■ WORK TO BE COMPLETED ■
The data that follows must be transcribed in full and exactly, minus the pictures.

■ RECORDS SHOWN ■
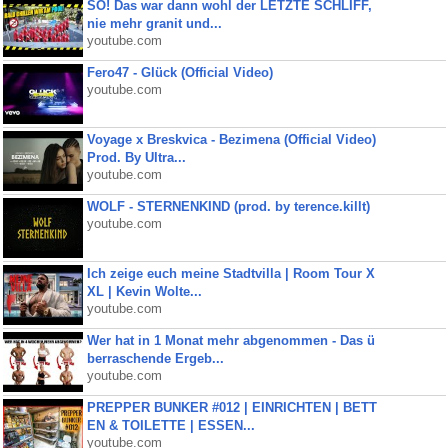
SO! Das war dann wohl der LETZTE SCHLIFF,
nie mehr granit und...
youtube.com
Fero47 - Glück (Official Video)
youtube.com
Voyage x Breskvica - Bezimena (Official Video)
Prod. By Ultra...
youtube.com
WOLF - STERNENKIND (prod. by terence.killt)
youtube.com
Ich zeige euch meine Stadtvilla | Room Tour X
XL | Kevin Wolte...
youtube.com
Wer hat in 1 Monat mehr abgenommen - Das ü
berraschende Ergeb...
youtube.com
PREPPER BUNKER #012 | EINRICHTEN | BETT
EN & TOILETTE | ESSEN...
youtube.com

■ EXERCISE SOLUTION ■
SO! Das war dann wohl der LETZTE SCHLIFF,
nie mehr granit und...
youtube.com
Fero47 - Glück (Official Video)
youtube.com
Voyage x Breskvica - Bezimena (Official Video)
Prod. By Ultra...
youtube.com
WOLF - STERNENKIND (prod. by terence.killt)
youtube.com
Ich zeige euch meine Stadtvilla | Room Tour X
XL | Kevin Wolte...
youtube.com
Wer hat in 1 Monat mehr abgenommen - Das ü
berraschende Ergeb...
youtube.com
PREPPER BUNKER #012 | EINRICHTEN | BETT
EN & TOILETTE | ESSEN...
youtube.com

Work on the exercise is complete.